■ **REQUIREMENT**:
From the listing below, reproduce word for word the part that opens with the line containing "genus: Phylloteras" and closes with the line containing "genus: Charadrius", including both of those lines.

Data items
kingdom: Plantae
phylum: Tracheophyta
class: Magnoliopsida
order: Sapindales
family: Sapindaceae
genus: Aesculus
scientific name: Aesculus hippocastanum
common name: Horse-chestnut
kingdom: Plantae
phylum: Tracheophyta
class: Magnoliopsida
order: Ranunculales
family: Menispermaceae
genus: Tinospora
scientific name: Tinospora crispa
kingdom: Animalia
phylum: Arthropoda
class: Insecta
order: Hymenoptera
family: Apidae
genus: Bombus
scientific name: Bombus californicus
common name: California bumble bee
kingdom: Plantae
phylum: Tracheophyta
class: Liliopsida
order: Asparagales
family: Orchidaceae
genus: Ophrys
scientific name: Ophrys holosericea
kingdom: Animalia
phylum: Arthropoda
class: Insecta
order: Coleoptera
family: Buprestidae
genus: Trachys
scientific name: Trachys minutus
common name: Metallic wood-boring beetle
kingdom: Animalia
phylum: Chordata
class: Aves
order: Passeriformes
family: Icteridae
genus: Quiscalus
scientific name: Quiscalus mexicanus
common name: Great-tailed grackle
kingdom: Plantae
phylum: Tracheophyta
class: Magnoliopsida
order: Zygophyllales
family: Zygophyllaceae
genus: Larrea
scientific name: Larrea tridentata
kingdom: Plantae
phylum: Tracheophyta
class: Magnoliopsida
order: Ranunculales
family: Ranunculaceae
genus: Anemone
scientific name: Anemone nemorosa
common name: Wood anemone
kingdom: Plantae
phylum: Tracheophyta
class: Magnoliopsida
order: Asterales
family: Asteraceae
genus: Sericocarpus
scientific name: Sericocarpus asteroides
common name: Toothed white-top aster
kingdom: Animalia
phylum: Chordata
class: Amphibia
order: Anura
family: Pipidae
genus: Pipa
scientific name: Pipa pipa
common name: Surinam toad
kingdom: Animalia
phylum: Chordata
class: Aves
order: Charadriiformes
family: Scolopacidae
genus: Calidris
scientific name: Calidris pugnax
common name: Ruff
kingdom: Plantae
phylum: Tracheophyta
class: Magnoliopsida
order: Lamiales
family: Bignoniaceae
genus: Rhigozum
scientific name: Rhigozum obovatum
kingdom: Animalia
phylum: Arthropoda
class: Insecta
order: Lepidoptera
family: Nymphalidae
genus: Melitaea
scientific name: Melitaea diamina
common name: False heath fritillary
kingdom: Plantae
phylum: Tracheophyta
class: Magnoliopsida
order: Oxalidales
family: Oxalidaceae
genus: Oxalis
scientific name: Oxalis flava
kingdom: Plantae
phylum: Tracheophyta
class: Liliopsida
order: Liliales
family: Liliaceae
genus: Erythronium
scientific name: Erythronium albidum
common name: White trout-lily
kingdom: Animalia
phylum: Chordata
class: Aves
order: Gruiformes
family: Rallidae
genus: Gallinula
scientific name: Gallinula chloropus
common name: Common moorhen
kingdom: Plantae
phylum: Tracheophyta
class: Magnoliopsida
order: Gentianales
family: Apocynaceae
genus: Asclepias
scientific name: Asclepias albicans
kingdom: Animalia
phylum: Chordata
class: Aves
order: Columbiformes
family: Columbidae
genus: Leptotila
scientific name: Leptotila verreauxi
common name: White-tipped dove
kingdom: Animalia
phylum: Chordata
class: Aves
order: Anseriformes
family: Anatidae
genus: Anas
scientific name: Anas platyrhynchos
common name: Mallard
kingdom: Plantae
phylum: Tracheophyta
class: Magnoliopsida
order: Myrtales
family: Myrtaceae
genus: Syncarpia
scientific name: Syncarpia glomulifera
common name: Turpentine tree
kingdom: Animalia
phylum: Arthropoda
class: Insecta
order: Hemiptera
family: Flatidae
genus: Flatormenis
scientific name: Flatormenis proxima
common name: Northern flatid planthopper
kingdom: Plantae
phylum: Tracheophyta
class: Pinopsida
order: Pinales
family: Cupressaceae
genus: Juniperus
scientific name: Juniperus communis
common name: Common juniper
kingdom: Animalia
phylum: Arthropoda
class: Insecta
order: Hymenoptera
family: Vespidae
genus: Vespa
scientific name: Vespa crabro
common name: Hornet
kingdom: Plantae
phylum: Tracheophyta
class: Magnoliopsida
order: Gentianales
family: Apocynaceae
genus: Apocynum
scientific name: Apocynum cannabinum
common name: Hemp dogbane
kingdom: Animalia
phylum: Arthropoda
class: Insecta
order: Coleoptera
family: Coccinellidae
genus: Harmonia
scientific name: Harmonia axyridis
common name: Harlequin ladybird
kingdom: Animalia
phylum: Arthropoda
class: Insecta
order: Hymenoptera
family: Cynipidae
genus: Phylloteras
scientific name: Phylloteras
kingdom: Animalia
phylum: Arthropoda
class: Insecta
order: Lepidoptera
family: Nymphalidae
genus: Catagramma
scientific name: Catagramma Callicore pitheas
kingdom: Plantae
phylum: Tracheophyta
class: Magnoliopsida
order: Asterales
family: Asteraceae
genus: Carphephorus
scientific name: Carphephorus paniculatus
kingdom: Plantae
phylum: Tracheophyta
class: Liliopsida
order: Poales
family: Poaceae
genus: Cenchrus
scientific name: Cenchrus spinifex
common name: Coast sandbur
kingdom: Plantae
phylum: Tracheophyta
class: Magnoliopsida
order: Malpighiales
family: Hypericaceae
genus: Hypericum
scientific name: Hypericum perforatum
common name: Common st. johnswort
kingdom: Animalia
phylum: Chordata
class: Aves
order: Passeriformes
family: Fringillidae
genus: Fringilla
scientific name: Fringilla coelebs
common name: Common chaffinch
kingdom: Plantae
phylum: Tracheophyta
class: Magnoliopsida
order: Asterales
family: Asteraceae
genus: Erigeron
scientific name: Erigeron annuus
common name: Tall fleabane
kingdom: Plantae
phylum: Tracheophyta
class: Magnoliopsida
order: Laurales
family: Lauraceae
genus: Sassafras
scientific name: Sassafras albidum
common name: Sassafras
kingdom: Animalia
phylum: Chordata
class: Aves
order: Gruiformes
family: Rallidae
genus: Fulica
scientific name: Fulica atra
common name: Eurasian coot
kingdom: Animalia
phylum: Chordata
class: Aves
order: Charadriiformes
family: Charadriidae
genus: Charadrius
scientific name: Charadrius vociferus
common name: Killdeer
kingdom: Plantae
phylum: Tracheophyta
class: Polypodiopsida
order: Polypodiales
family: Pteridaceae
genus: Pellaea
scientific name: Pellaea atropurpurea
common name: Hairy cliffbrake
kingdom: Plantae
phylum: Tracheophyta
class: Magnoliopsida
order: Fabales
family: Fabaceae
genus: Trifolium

■ **REPLY**:
genus: Phylloteras
scientific name: Phylloteras
kingdom: Animalia
phylum: Arthropoda
class: Insecta
order: Lepidoptera
family: Nymphalidae
genus: Catagramma
scientific name: Catagramma Callicore pitheas
kingdom: Plantae
phylum: Tracheophyta
class: Magnoliopsida
order: Asterales
family: Asteraceae
genus: Carphephorus
scientific name: Carphephorus paniculatus
kingdom: Plantae
phylum: Tracheophyta
class: Liliopsida
order: Poales
family: Poaceae
genus: Cenchrus
scientific name: Cenchrus spinifex
common name: Coast sandbur
kingdom: Plantae
phylum: Tracheophyta
class: Magnoliopsida
order: Malpighiales
family: Hypericaceae
genus: Hypericum
scientific name: Hypericum perforatum
common name: Common st. johnswort
kingdom: Animalia
phylum: Chordata
class: Aves
order: Passeriformes
family: Fringillidae
genus: Fringilla
scientific name: Fringilla coelebs
common name: Common chaffinch
kingdom: Plantae
phylum: Tracheophyta
class: Magnoliopsida
order: Asterales
family: Asteraceae
genus: Erigeron
scientific name: Erigeron annuus
common name: Tall fleabane
kingdom: Plantae
phylum: Tracheophyta
class: Magnoliopsida
order: Laurales
family: Lauraceae
genus: Sassafras
scientific name: Sassafras albidum
common name: Sassafras
kingdom: Animalia
phylum: Chordata
class: Aves
order: Gruiformes
family: Rallidae
genus: Fulica
scientific name: Fulica atra
common name: Eurasian coot
kingdom: Animalia
phylum: Chordata
class: Aves
order: Charadriiformes
family: Charadriidae
genus: Charadrius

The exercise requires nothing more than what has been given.